Alma? Pelos deuses!

– Toque nela e verá.

Suiko esticou um dedo na direção da testa da menininha e a tocou.

– Parece bem consistente para mim.

– Não pode ser!

A moça tocou mais uma vez, e colocou força a ponto de empurrar a cabeça da irmã para trás.

– Amabel? – Lurien chamou, pensando que poderia ser uma brincadeira de mau-gosto da irmã, mas logo viu que estava errado – Não, eu tenho certeza que isso aí é uma alma. Não sei como eu sei, mas eu sei que sei.

– Quando Amabel aprendeu a fazer almas sólidas?

– Não faço ideia.

– Viu só? É disso que estou falando. – falou Suiko, puxando o irmão para longe da alma – Amabel está aí fazendo almas enquanto dorme, o pressentimento sobre a viagem está cada vez pior.

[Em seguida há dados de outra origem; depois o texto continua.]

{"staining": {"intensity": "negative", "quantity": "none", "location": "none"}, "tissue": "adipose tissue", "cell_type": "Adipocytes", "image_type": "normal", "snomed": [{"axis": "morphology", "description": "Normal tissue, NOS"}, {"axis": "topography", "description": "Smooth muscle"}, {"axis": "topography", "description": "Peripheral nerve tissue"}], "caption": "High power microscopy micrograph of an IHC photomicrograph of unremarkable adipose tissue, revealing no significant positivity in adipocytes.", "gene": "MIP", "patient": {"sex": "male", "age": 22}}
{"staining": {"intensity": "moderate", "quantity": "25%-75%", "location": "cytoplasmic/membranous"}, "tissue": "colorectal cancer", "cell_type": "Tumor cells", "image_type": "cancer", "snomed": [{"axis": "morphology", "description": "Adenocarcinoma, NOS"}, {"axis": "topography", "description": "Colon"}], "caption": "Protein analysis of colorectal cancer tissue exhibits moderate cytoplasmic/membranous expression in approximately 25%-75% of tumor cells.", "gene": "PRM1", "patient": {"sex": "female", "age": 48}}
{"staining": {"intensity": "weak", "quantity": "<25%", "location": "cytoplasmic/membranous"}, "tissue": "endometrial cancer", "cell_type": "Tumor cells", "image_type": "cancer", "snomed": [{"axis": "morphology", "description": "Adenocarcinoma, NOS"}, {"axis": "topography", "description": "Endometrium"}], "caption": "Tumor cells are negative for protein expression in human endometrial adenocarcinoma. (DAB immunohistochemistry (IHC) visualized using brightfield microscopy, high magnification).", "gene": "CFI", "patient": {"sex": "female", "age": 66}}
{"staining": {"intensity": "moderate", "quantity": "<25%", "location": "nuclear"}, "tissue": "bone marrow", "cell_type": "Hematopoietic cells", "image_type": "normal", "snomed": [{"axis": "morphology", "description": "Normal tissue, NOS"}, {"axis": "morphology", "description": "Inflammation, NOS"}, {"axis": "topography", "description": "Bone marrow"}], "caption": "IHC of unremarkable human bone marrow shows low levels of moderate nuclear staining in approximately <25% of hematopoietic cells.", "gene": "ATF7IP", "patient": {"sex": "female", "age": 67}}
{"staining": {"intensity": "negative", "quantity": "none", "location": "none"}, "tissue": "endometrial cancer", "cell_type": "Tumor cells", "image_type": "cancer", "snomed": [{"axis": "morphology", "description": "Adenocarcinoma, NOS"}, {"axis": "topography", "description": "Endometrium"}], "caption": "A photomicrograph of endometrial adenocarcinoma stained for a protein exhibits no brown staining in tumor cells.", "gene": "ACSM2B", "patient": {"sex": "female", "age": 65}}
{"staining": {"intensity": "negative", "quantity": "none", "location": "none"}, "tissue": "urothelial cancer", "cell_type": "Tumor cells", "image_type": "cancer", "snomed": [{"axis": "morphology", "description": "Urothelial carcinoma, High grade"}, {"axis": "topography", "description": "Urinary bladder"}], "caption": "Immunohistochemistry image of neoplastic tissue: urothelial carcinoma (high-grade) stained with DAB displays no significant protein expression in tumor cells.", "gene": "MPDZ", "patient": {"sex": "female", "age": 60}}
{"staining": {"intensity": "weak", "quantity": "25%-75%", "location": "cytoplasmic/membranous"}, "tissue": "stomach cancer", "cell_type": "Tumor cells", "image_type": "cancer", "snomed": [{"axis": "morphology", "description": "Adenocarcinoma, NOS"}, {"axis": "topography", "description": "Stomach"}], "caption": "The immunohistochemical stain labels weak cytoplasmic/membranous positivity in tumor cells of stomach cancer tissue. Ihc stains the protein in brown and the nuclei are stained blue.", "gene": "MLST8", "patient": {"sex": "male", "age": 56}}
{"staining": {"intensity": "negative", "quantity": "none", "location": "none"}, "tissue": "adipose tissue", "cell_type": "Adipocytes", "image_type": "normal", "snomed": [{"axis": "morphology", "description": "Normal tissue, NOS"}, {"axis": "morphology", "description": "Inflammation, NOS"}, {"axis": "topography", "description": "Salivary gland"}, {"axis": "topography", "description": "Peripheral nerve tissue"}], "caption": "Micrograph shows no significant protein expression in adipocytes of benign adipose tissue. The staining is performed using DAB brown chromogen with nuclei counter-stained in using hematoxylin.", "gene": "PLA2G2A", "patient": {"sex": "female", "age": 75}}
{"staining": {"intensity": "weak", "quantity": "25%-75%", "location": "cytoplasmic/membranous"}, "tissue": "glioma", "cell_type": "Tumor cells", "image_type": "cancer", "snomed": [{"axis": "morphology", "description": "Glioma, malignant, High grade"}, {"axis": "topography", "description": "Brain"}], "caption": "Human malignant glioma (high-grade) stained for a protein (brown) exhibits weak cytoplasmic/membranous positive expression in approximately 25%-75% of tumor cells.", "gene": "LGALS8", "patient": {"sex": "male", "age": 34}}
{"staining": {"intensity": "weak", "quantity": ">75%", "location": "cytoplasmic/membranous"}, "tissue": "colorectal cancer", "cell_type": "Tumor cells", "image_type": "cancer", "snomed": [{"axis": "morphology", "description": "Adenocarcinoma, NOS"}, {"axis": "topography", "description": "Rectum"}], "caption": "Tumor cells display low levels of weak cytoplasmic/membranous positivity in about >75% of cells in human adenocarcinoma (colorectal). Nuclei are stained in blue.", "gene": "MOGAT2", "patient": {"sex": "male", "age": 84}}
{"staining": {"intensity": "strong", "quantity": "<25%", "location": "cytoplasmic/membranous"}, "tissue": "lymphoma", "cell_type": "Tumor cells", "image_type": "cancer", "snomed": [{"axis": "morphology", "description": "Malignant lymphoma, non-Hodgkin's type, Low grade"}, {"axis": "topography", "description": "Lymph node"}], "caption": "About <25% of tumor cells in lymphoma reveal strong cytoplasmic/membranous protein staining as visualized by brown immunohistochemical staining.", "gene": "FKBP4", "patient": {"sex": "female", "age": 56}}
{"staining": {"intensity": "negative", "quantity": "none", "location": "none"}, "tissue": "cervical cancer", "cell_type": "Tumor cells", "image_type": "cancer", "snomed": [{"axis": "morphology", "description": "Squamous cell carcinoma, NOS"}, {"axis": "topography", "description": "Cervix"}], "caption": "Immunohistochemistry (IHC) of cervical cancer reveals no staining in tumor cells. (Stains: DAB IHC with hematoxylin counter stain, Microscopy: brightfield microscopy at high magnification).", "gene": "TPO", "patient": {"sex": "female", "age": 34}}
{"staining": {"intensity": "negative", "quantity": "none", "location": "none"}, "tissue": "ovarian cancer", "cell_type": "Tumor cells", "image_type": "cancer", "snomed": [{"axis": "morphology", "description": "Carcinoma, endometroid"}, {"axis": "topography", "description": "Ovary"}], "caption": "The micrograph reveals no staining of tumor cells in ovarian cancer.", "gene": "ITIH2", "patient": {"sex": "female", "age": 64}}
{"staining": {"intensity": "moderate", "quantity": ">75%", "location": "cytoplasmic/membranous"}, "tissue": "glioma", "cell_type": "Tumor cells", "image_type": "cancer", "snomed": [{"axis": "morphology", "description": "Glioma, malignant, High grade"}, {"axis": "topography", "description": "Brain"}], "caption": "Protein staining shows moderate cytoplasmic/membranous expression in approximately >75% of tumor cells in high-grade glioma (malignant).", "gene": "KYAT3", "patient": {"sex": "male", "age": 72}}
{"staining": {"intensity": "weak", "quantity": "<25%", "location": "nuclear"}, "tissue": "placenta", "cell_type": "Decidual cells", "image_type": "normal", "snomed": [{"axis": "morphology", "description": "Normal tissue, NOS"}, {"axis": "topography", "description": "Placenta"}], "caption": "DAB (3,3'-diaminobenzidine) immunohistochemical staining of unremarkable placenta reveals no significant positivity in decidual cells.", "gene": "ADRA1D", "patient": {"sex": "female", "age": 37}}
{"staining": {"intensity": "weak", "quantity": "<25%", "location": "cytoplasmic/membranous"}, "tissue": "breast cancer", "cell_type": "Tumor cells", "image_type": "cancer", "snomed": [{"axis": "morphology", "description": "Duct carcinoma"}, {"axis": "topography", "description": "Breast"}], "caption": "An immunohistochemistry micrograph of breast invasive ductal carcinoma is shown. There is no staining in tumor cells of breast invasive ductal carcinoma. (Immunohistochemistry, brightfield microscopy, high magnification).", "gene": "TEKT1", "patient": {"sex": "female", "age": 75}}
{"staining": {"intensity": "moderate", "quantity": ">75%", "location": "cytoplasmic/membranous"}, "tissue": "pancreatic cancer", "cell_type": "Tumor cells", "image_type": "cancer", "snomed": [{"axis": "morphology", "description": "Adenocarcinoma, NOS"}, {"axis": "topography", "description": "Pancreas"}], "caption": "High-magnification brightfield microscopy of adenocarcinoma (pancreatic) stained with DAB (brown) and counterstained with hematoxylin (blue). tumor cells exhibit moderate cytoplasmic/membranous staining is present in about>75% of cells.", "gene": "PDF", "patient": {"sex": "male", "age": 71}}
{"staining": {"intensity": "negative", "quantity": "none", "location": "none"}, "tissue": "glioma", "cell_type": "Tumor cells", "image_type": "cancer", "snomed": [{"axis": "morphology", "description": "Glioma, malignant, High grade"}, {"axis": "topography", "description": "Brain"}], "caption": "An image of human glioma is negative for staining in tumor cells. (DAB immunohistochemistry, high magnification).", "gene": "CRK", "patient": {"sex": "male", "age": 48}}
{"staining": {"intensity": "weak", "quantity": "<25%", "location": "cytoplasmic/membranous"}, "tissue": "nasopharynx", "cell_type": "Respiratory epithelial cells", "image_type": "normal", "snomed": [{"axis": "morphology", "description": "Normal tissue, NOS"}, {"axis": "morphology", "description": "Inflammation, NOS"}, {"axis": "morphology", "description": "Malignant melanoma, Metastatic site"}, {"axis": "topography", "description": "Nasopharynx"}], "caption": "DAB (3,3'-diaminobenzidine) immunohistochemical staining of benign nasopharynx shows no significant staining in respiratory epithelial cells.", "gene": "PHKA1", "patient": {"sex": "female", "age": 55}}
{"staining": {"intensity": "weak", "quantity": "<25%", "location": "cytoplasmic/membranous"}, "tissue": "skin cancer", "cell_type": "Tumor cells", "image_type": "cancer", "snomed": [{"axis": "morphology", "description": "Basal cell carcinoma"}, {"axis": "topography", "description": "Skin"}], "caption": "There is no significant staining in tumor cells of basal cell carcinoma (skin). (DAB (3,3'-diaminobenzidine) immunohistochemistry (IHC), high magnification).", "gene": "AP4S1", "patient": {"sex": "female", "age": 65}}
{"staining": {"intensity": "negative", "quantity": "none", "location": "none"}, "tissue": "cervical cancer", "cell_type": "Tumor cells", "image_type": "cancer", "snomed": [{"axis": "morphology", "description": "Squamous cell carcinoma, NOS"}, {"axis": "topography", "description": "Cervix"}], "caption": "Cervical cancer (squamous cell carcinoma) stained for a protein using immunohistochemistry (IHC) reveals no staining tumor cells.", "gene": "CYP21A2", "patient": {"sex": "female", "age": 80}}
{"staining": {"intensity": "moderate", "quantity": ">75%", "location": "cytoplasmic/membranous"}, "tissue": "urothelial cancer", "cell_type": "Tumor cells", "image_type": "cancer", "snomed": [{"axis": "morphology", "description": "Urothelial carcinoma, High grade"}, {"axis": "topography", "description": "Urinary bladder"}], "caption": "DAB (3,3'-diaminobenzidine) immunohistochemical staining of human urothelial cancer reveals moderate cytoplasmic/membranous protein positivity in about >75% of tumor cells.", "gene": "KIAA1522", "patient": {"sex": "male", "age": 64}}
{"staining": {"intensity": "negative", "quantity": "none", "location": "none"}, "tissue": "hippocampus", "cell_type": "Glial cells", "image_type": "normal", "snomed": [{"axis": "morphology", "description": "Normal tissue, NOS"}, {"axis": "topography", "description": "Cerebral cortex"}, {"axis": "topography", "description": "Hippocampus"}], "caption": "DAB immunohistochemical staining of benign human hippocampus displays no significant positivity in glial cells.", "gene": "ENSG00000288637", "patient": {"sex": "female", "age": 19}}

– Se é que ela está dormindo, né?

Os dois se entreolharam e falaram quase ao mesmo tempo:

– Vamos lá ver.

Suiko tirou a alma de Amabel do caminho e abriu a porta cuidadosamente, Lurien foi em vão segurar a alma para ela não cair, mas ela se equilibrava perfeitamente, e ficava bem quieta, com os olhos mirados para o nada, parecia respirar lentamente. Assustadora.

Os dois estavam no corredor escuro, quando Lurien soltou um suspiro de alivio:

– Suiko, tem uma coisa que quero te dizer.

– Agora não! – respondeu logo a irmã, fazendo um movimento com a mão que pedia silêncio.

O rapaz apertou os dentes.

Suiko tinha uma expressão séria e preocupada, quase como a que Lurien havia visto durante o jantar. Eles passaram pela frente do quarto dos pais e Lurien encostou o ouvido na porta para tentar descobrir se eles estariam acordados, mas logo percebeu que era uma ideia tola e continuou seguindo a irmã. Suiko já estava tentando girar a maçaneta da forma mais cautelosa que conseguisse quando o menino se aproximou e sussurrou:

– Eu acho que... – mas ela não o deixou terminar fazendo movimentos bruscos com o braço, visivelmente irritada.

Ela entreabriu a porta e colocou a cabeça para dentro retirando-a logo em seguida. Ao sair virou-se para Lurien e fez um movimento horizontal com a mão que ele não entendeu muito bem, mas pôde ler em seus lábios: "dormindo" então balançou a cabeça positivamente. Suiko fez mais um movimento com as mãos que dessa vez queria dizer claramente que eles deveriam voltar para o quarto. E assim fizeram.

De volta ao quarto perceberam que a alma não estava mais lá.

– Suiko, olha... – recomeçou ele, apesar do rosto tenso a irmã prestava atenção – Aconteceu uma coisa estranha comigo hoje... Envolvendo minhas habilidades... – ao ouvir essas três últimas palavras Suiko levantou o supercilio – Lembra que você reclamou comigo quando demorei no banho? – a irmã assentiu curiosa – Então, eu estava fazendo uma experiência com a banheira e água quente. Queria tentar explorar os limites atuais das minhas habilidades colocando a mim mesmo numa situação de limite. Eu estava totalmente mergulhado na água quente e de repente a água da banheira sumiu de uma forma que não consigo explicar. E o mais importante é que para mim só se passaram alguns minutos. – os olhos de Suiko pareciam brilhar.

– Isso é... – ela procurou a palavra certa –... Importante! – mas falhou.

Os dois ficaram apenas se encarando, Lurien com cara de réu primário e Suiko apertava os próprios dedos numa mistura de preocupação e satisfação.